## SOURCE DOCUMENT

────────────────────

See above. Also, I don't think this comment applies very well to this
function.

> +    env->cpuid_ext_features &= ~CPUID_EXT_TSC_DEADLINE_TIMER;

Can that feature possibly be set in cpuid_ext_features? I thought the
kernel now refrains from this.

> +    if (env->tsc_deadline_timer_enabled) {
> +        if (kvm_irqchip_in_kernel() &&
> +            kvm_check_extension(s, KVM_CAP_TSC_DEADLINE_TIMER)) {
> +            env->cpuid_ext_features |= CPUID_EXT_TSC_DEADLINE_TIMER;
> +        }
> +    }
>  
>      env->cpuid_ext2_features &= kvm_arch_get_supported_cpuid(s, 0x80000001,
>                                                               0, R_EDX);

Sorry, it remains bogus to expose the tsc deadline timer feature on
machines < pc-1.1. That's just like we introduced kvmclock only to
pc-0.14 onward. The reason is that guest OSes so far running on qemu-1.0
or older without deadline timer support must not find that feature when
being migrated to a host with qemu-1.1 in pc-1.0 compat mode. Yes, the
user can explicitly disable it, but that is not the idea of legacy
machine models. They should provide the very same environment that older
qemu versions offered.

Jan
Liu, Jinsong - Jan. 5, 2012, 8:07 p.m.
> This requires some logic change and then rewording:
> 
> - enable TSC deadline timer support by default if in-kernel irqchip is
>   used
> - disable it on user request via a cpu feature flag

Yes, the logic has been implemented by the former patch as:
+    if (env->tsc_deadline_timer_enabled) {	// user control, default is to authorize tsc deadline timer feature
+        if (kvm_irqchip_in_kernel() &&		// in-kerenl irqchip is used
+            kvm_check_extension(s, KVM_CAP_TSC_DEADLINE_TIMER)) {
+            env->cpuid_ext_features |= CPUID_EXT_TSC_DEADLINE_TIMER;
+        }
+    }

> - disable it for older machine types (see below) by default
> 
> TSC deadline timer emulation in user space is a different story to be
> told once we have a patch for it.

────────────────────

## DATASET EXTRACT

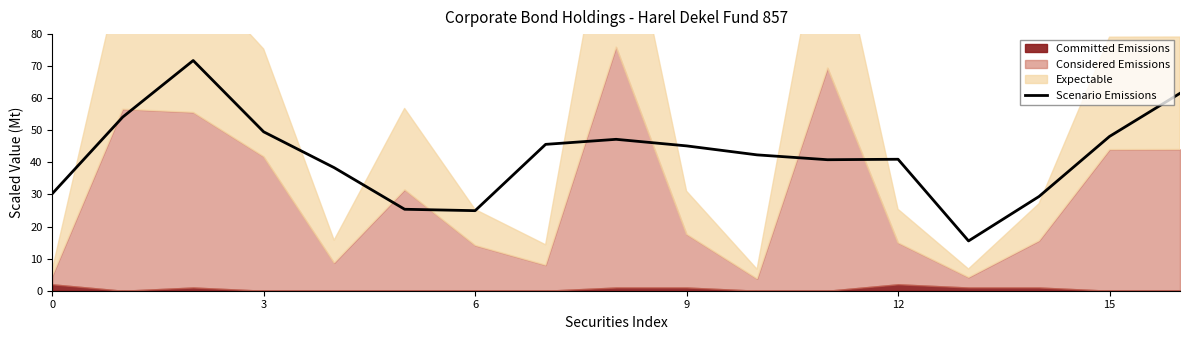

The Scenario Emissions series shows 45.2 at 9. True or false?

True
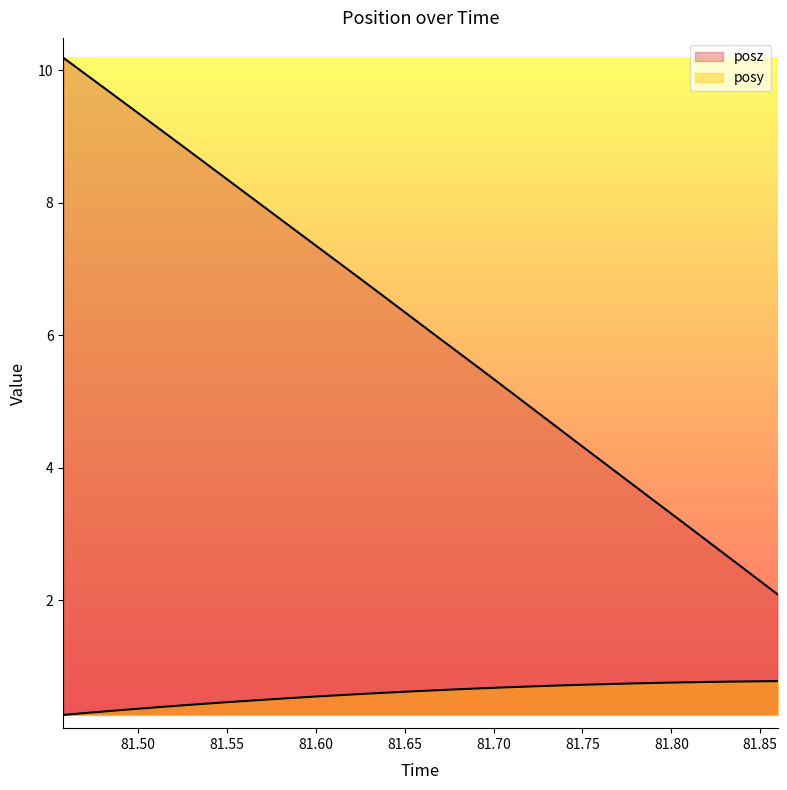

The value of posy at 81.84583 is 1.1. True or false?

False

────────────────────

## ACTIONS TO TAKE
1. In the discussion of the TSC deadline timer patch, which feature is said to have been introduced only to pc-0.14 onward?
2. Write the next part of the discussion of the TSC deadline timer patch, starting right after its final sentence.

## WRITTEN RESPONSES
1. kvmclock

2.
> 
>> 
>> Signed-off-by: Liu, Jinsong <jinsong.liu@intel.com> ---
>>  target-i386/cpu.h   |    2 ++
>>  target-i386/cpuid.c |    7 ++++++-
>>  target-i386/kvm.c   |   13 +++++++++++++
>>  3 files changed, 21 insertions(+), 1 deletions(-)
>> 
>> diff --git a/target-i386/cpu.h b/target-i386/cpu.h
>> index 177d8aa..f2d0ad5 100644
>> --- a/target-i386/cpu.h
>> +++ b/target-i386/cpu.h
>> @@ -399,6 +399,7 @@
>>  #define CPUID_EXT_X2APIC   (1 << 21)
>>  #define CPUID_EXT_MOVBE    (1 << 22)
>>  #define CPUID_EXT_POPCNT   (1 << 23)
>> +#define CPUID_EXT_TSC_DEADLINE_TIMER (1 << 24)
>>  #define CPUID_EXT_XSAVE    (1 << 26)
>>  #define CPUID_EXT_OSXSAVE  (1 << 27)
>>  #define CPUID_EXT_HYPERVISOR  (1 << 31)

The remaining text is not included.